INSTRUCTIONS TO FOLLOW -> Every line from the one with "## Adding cpptraj analyses" to the one with "this is set up.", including those two, is to be copied exactly; all other lines of the entries below are left out.

DATA PROVIDED ->
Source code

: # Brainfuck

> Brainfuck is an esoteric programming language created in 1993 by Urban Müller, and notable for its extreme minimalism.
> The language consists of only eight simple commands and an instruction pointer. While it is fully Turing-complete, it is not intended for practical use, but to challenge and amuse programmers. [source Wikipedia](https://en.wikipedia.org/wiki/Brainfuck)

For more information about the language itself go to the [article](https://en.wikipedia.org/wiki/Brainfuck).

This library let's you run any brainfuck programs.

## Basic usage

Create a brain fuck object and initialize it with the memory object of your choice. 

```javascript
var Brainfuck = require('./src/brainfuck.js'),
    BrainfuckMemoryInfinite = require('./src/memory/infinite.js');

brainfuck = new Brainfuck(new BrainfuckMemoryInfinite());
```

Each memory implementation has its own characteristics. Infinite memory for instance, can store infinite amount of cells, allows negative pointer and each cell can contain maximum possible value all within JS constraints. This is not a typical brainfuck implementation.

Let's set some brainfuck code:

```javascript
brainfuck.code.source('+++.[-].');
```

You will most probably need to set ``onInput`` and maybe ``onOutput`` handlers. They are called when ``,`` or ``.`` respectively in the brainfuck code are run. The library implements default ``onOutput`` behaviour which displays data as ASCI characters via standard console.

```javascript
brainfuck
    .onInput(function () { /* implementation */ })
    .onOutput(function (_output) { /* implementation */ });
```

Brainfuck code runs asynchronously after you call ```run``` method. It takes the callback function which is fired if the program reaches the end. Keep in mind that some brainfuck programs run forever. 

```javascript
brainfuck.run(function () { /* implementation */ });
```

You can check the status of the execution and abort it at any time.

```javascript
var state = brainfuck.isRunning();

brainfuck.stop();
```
--
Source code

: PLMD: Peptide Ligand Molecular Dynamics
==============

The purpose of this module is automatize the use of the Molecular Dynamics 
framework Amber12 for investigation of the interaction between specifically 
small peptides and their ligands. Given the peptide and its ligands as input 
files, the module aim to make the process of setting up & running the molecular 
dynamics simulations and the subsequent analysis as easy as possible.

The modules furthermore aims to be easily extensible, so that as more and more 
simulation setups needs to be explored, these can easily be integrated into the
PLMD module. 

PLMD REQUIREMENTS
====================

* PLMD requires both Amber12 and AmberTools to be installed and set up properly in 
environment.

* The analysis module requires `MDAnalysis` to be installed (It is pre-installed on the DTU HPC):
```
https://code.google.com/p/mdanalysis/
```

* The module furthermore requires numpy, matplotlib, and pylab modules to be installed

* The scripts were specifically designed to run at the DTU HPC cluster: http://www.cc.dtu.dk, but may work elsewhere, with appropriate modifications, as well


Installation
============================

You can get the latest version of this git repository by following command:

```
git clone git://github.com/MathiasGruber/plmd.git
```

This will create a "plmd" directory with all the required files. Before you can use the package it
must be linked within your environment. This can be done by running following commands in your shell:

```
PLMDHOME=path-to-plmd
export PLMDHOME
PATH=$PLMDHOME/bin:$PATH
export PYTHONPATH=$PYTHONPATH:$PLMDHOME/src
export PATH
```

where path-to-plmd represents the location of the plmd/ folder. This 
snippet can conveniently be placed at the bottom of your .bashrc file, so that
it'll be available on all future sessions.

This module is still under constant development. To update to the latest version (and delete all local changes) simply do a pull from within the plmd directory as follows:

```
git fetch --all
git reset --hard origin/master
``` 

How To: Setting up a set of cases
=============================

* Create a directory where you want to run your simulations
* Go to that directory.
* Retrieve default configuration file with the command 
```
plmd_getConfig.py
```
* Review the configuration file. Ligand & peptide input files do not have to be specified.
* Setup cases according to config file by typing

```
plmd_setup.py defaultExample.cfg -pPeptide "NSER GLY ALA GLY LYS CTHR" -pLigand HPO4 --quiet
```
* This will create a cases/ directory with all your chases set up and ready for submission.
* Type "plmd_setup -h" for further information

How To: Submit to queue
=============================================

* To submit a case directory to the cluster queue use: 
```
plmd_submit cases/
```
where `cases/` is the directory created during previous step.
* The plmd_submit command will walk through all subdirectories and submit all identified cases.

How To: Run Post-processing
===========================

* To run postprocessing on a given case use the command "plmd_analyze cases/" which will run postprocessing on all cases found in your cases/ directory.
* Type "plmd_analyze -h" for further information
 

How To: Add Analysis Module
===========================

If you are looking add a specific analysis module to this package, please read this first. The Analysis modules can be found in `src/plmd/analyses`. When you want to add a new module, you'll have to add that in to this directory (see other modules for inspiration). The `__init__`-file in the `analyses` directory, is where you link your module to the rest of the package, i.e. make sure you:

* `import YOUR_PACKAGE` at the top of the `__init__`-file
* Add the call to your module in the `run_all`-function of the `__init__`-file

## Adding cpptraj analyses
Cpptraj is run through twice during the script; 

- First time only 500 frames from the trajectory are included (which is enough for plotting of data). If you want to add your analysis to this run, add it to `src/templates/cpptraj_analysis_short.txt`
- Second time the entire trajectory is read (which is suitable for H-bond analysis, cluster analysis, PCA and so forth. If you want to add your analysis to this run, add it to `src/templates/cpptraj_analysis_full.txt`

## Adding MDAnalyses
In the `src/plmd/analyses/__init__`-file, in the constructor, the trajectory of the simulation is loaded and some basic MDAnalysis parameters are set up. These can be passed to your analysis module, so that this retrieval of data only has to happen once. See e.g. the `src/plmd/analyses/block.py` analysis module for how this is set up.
==
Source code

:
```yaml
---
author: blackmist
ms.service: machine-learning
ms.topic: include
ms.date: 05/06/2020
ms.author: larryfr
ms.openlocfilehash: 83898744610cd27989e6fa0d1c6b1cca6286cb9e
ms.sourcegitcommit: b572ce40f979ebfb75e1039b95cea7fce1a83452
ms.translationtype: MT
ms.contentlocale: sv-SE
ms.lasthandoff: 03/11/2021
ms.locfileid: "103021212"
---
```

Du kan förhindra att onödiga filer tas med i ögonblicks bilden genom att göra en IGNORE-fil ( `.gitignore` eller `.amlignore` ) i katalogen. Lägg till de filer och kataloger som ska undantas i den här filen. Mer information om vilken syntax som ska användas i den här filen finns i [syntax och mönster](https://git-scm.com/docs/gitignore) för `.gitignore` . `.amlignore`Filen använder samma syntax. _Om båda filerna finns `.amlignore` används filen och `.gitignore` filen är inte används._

THE ANSWER ->
## Adding cpptraj analyses
Cpptraj is run through twice during the script; 

- First time only 500 frames from the trajectory are included (which is enough for plotting of data). If you want to add your analysis to this run, add it to `src/templates/cpptraj_analysis_short.txt`
- Second time the entire trajectory is read (which is suitable for H-bond analysis, cluster analysis, PCA and so forth. If you want to add your analysis to this run, add it to `src/templates/cpptraj_analysis_full.txt`

## Adding MDAnalyses
In the `src/plmd/analyses/__init__`-file, in the constructor, the trajectory of the simulation is loaded and some basic MDAnalysis parameters are set up. These can be passed to your analysis module, so that this retrieval of data only has to happen once. See e.g. the `src/plmd/analyses/block.py` analysis module for how this is set up.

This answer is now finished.